Data extracted from a collection:
▬▬▬▬▬▬▬▬▬▬
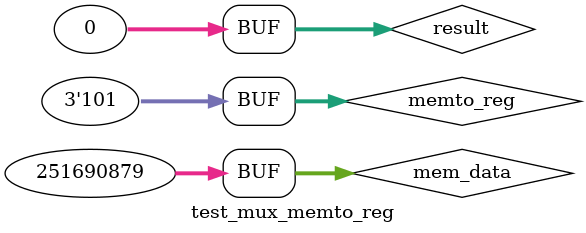
<source format=v>
`timescale 1ns / 1ps


module test_mux_memto_reg;
    reg[31:0]	result;
	reg[31:0]	mem_data;
	reg[2:0]	memto_reg;
	
	wire[31:0]	bus_w_o;
	
	mux_memto_reg mux_memto_reg0(
		.result(result),
		.mem_data(mem_data),
		.memto_reg(memto_reg),
		
		.bus_w_o(bus_w_o)
		);
	
	initial begin
		#0
		result = 32'b0;
		mem_data = 32'b0000_1111_0000_0000_0111_1111_0111_1111;
		memto_reg = 3'b000;
		#50
		memto_reg = 3'b001;
		#50
		memto_reg = 3'b010;
		#50
		memto_reg = 3'b011;
		#50
		memto_reg = 3'b100;
		#50
		memto_reg = 3'b101;
	end
endmodule

</source>
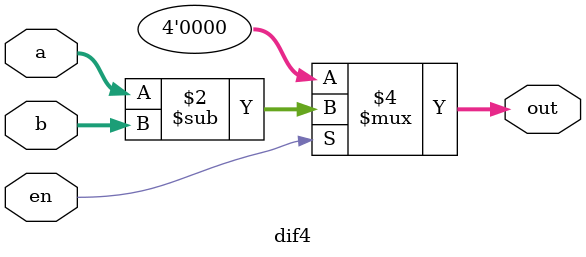
<source format=sv>
`timescale 1ns / 1ps


module dif4(
input logic [3:0]a, b,
input logic en,
output logic [3:0] out
    );
    always_comb
    if(en)
        out = a - b;
    else
        out = 0;
endmodule

</source>
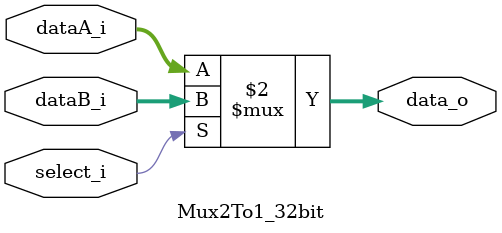
<source format=v>

module Mux2To1_32bit(data_o, dataA_i, dataB_i, select_i);
    
    parameter DATA_WITDH = 32;

    // Declare port type
    input [DATA_WITDH - 1:0] dataA_i;
     input [DATA_WITDH - 1:0] dataB_i;
     input select_i;
    output [DATA_WITDH - 1:0] data_o;

    // Declare data type for ports (all wire by default)
     
    // Internal wires declaration

    // Functional Description
    assign data_o = (select_i == 1'b0) ? dataA_i : dataB_i;

endmodule
</source>
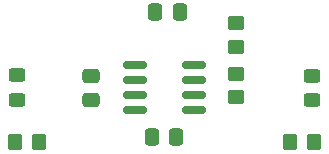
<source format=gbr>
%TF.GenerationSoftware,KiCad,Pcbnew,(6.0.2-0)*%
%TF.CreationDate,2022-04-12T20:56:32+02:00*%
%TF.ProjectId,Blinky,426c696e-6b79-42e6-9b69-6361645f7063,rev?*%
%TF.SameCoordinates,Original*%
%TF.FileFunction,Paste,Top*%
%TF.FilePolarity,Positive*%
%FSLAX46Y46*%
G04 Gerber Fmt 4.6, Leading zero omitted, Abs format (unit mm)*
G04 Created by KiCad (PCBNEW (6.0.2-0)) date 2022-04-12 20:56:32*
%MOMM*%
%LPD*%
G01*
G04 APERTURE LIST*
G04 Aperture macros list*
%AMRoundRect*
0 Rectangle with rounded corners*
0 $1 Rounding radius*
0 $2 $3 $4 $5 $6 $7 $8 $9 X,Y pos of 4 corners*
0 Add a 4 corners polygon primitive as box body*
4,1,4,$2,$3,$4,$5,$6,$7,$8,$9,$2,$3,0*
0 Add four circle primitives for the rounded corners*
1,1,$1+$1,$2,$3*
1,1,$1+$1,$4,$5*
1,1,$1+$1,$6,$7*
1,1,$1+$1,$8,$9*
0 Add four rect primitives between the rounded corners*
20,1,$1+$1,$2,$3,$4,$5,0*
20,1,$1+$1,$4,$5,$6,$7,0*
20,1,$1+$1,$6,$7,$8,$9,0*
20,1,$1+$1,$8,$9,$2,$3,0*%
G04 Aperture macros list end*
%ADD10RoundRect,0.250000X0.350000X0.450000X-0.350000X0.450000X-0.350000X-0.450000X0.350000X-0.450000X0*%
%ADD11RoundRect,0.250000X0.475000X-0.337500X0.475000X0.337500X-0.475000X0.337500X-0.475000X-0.337500X0*%
%ADD12RoundRect,0.250000X0.337500X0.475000X-0.337500X0.475000X-0.337500X-0.475000X0.337500X-0.475000X0*%
%ADD13RoundRect,0.250000X-0.450000X0.350000X-0.450000X-0.350000X0.450000X-0.350000X0.450000X0.350000X0*%
%ADD14RoundRect,0.250000X-0.350000X-0.450000X0.350000X-0.450000X0.350000X0.450000X-0.350000X0.450000X0*%
%ADD15RoundRect,0.250000X-0.337500X-0.475000X0.337500X-0.475000X0.337500X0.475000X-0.337500X0.475000X0*%
%ADD16RoundRect,0.250000X0.450000X-0.325000X0.450000X0.325000X-0.450000X0.325000X-0.450000X-0.325000X0*%
%ADD17RoundRect,0.150000X-0.825000X-0.150000X0.825000X-0.150000X0.825000X0.150000X-0.825000X0.150000X0*%
G04 APERTURE END LIST*
D10*
%TO.C,R3*%
X205710000Y-58290000D03*
X203710000Y-58290000D03*
%TD*%
D11*
%TO.C,C1*%
X186870000Y-54732500D03*
X186870000Y-52657500D03*
%TD*%
D12*
%TO.C,C3*%
X194057500Y-57840000D03*
X191982500Y-57840000D03*
%TD*%
D13*
%TO.C,R1*%
X199090000Y-48200000D03*
X199090000Y-50200000D03*
%TD*%
D14*
%TO.C,R4*%
X180390000Y-58290000D03*
X182390000Y-58290000D03*
%TD*%
D15*
%TO.C,C2*%
X192262500Y-47320000D03*
X194337500Y-47320000D03*
%TD*%
D16*
%TO.C,D2*%
X180535000Y-54697500D03*
X180535000Y-52647500D03*
%TD*%
D17*
%TO.C,U1*%
X190575000Y-51790000D03*
X190575000Y-53060000D03*
X190575000Y-54330000D03*
X190575000Y-55600000D03*
X195525000Y-55600000D03*
X195525000Y-54330000D03*
X195525000Y-53060000D03*
X195525000Y-51790000D03*
%TD*%
D13*
%TO.C,R2*%
X199090000Y-52500000D03*
X199090000Y-54500000D03*
%TD*%
D16*
%TO.C,D1*%
X205565000Y-54742500D03*
X205565000Y-52692500D03*
%TD*%
M02*

</source>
▬▬▬▬▬▬▬▬▬▬
▶ _Problem statement_
Where does the word "Declare" occur in the records? Return every line that holds it.

▶ _Answer space_
    // Declare port type
    // Declare data type for ports (all wire by default)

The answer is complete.